QUINTO.- Por último, debe entenderse, al respecto del presente recurso, que a tenor de la doctrina del Tribunal Constitucional, no cabe de facto revocar en la segunda instancia las sentencias absolutorias dictadas en las causas en las que la práctica de la prueba depende en gran medida de los principios de inmediación, oralidad y contradicción, limitándose así el derecho a los recursos de las partes perjudicadas y del Ministerio Fiscal. Sólo podrá dejarse sin efecto la apreciación de las pruebas personales practicadas en la instancia, -- de tal naturaleza son las aquí contempladas--, cuando el razonamiento probatorio del juez 'a quo' vulnere el derecho a la tutela judicial efectiva por resultar absurdo, irracional o arbitrario. Tales circunstancias, como ya se ha dicho, no concurren en el caso analizado, máxime no habiéndose ni siquiera solicitado en la presente alzada la audiencia al acusado.



SEXTO.- Se desestima, pues, en atención a lo dicho, el presente recurso de apelación, sin que proceda, no obstante ello, hacer expresa imposición de costas procesales a la recurrente, dada la naturaleza de la cuestión debatida.

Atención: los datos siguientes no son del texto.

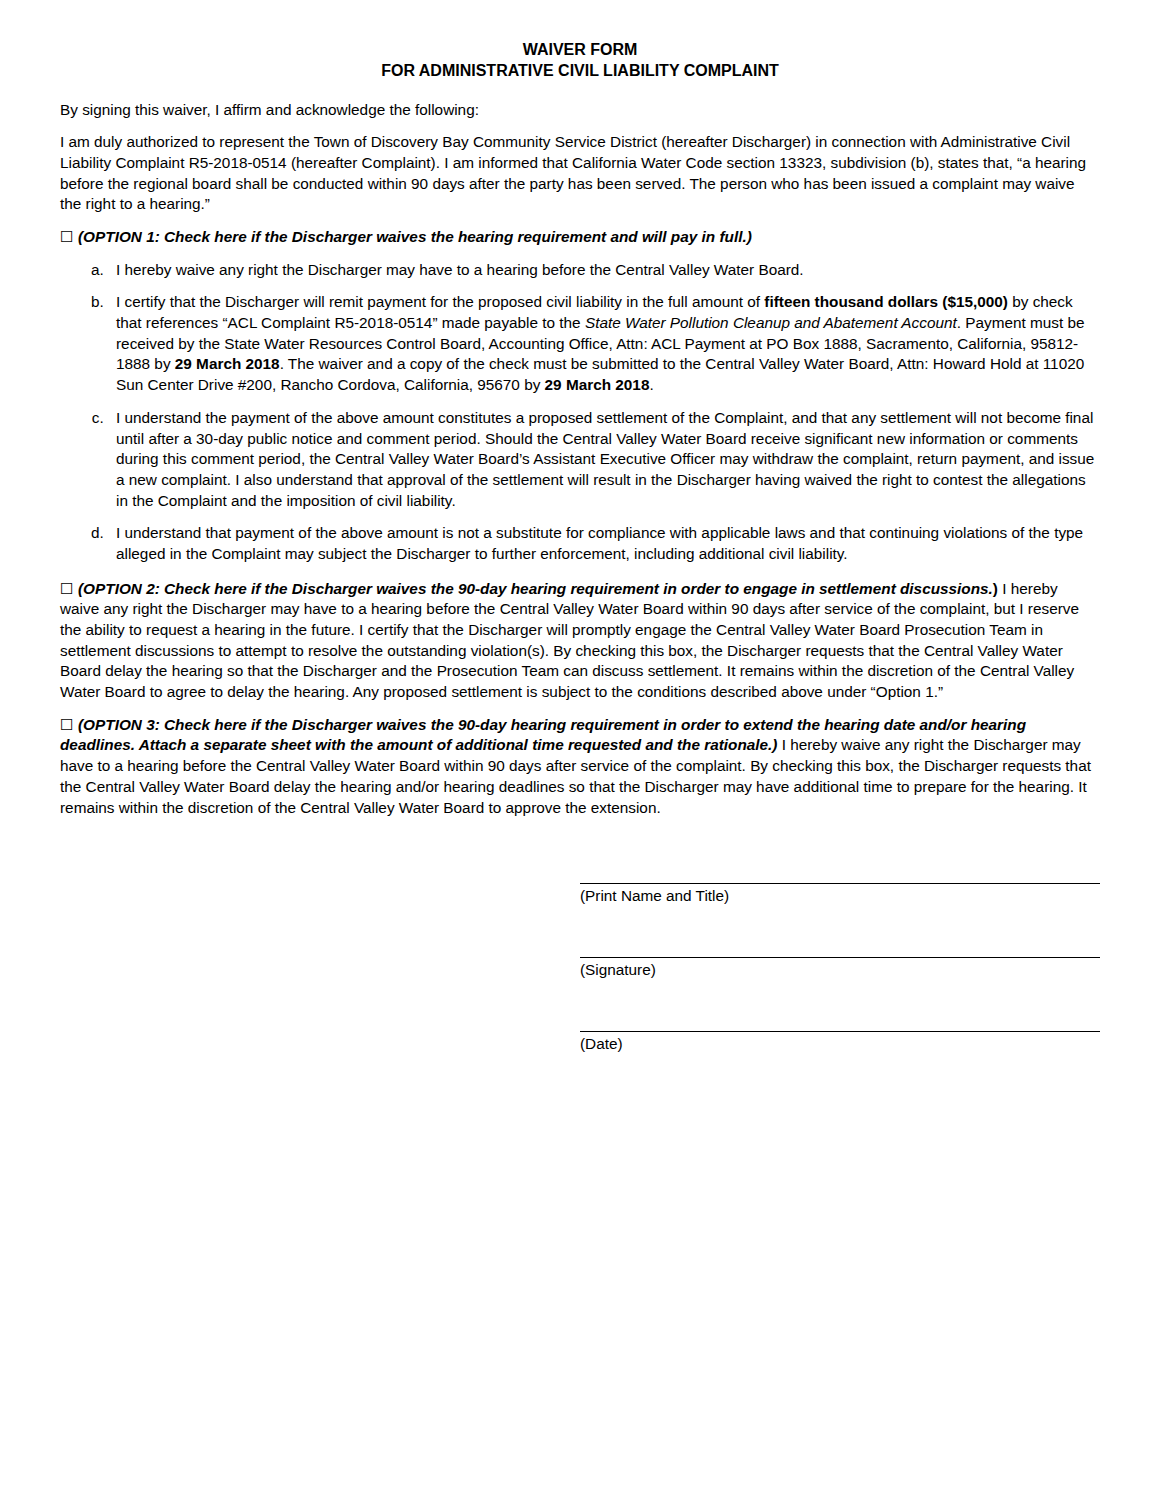WAIVER FORM
FOR ADMINISTRATIVE CIVIL LIABILITY COMPLAINT
By signing this waiver, I affirm and acknowledge the following:
I am duly authorized to represent the Town of Discovery Bay Community Service District (hereafter Discharger) in connection with Administrative Civil Liability Complaint R5-2018-0514 (hereafter Complaint). I am informed that California Water Code section 13323, subdivision (b), states that, “a hearing before the regional board shall be conducted within 90 days after the party has been served. The person who has been issued a complaint may waive the right to a hearing.”
☐ (OPTION 1: Check here if the Discharger waives the hearing requirement and will pay in full.)
I hereby waive any right the Discharger may have to a hearing before the Central Valley Water Board.
I certify that the Discharger will remit payment for the proposed civil liability in the full amount of fifteen thousand dollars ($15,000) by check that references “ACL Complaint R5-2018-0514” made payable to the State Water Pollution Cleanup and Abatement Account. Payment must be received by the State Water Resources Control Board, Accounting Office, Attn: ACL Payment at PO Box 1888, Sacramento, California, 95812-1888 by 29 March 2018. The waiver and a copy of the check must be submitted to the Central Valley Water Board, Attn: Howard Hold at 11020 Sun Center Drive #200, Rancho Cordova, California, 95670 by 29 March 2018.
I understand the payment of the above amount constitutes a proposed settlement of the Complaint, and that any settlement will not become final until after a 30-day public notice and comment period. Should the Central Valley Water Board receive significant new information or comments during this comment period, the Central Valley Water Board’s Assistant Executive Officer may withdraw the complaint, return payment, and issue a new complaint. I also understand that approval of the settlement will result in the Discharger having waived the right to contest the allegations in the Complaint and the imposition of civil liability.
I understand that payment of the above amount is not a substitute for compliance with applicable laws and that continuing violations of the type alleged in the Complaint may subject the Discharger to further enforcement, including additional civil liability.
☐ (OPTION 2: Check here if the Discharger waives the 90-day hearing requirement in order to engage in settlement discussions.) I hereby waive any right the Discharger may have to a hearing before the Central Valley Water Board within 90 days after service of the complaint, but I reserve the ability to request a hearing in the future. I certify that the Discharger will promptly engage the Central Valley Water Board Prosecution Team in settlement discussions to attempt to resolve the outstanding violation(s). By checking this box, the Discharger requests that the Central Valley Water Board delay the hearing so that the Discharger and the Prosecution Team can discuss settlement. It remains within the discretion of the Central Valley Water Board to agree to delay the hearing. Any proposed settlement is subject to the conditions described above under “Option 1.”
☐ (OPTION 3: Check here if the Discharger waives the 90-day hearing requirement in order to extend the hearing date and/or hearing deadlines. Attach a separate sheet with the amount of additional time requested and the rationale.) I hereby waive any right the Discharger may have to a hearing before the Central Valley Water Board within 90 days after service of the complaint. By checking this box, the Discharger requests that the Central Valley Water Board delay the hearing and/or hearing deadlines so that the Discharger may have additional time to prepare for the hearing. It remains within the discretion of the Central Valley Water Board to approve the extension.
(Print Name and Title)
(Signature)
(Date)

Por lo expuesto, en nombre del Rey y en virtud de los poderes conferidos por la Constitución.

Fallo

Desestimando el recurso de apelación interpuesto por la representación procesal de Doña Flora contra la sentencia dictada en fecha 19 julio del año en curso, por el Juzgado de lo Penal de esta ciudad, en Autos de Juicio Rápido. nº 295/2018, de los que dimana este Rollo, CONFIRMAMOS EN SU INTEGRIDAD referida resolución, sin hacer expresa imposición de las costas de esta alzada.

Remítase certificación de la presente sentencia al Juzgado de procedencia con copia de la misma para notificación a las partes, junto con los autos y archívese el presente rollo.

Así por esta nuestra sentencia, definitivamente juzgando lo pronunciamos, mandamos y firmamos.

Dedúzcase testimonio de esta resolución, y remítase en unión de los autos originales al Juzgado de procedencia.

Así, por esta nuestra sentencia, de la que se unirá certificación al rollo de Sala y otra a los autos originales para su remisión al Juzgado de procedencia para su ejecución, lo pronunciamos, mandamos y firmamos.

PUBLICACION Leída y publicada fue la anterior sentencia por el Ilmo. Sr. Magistrado Ponente, estando el mismo celebrando Audiencia Pública, en el día de la fecha, certifico.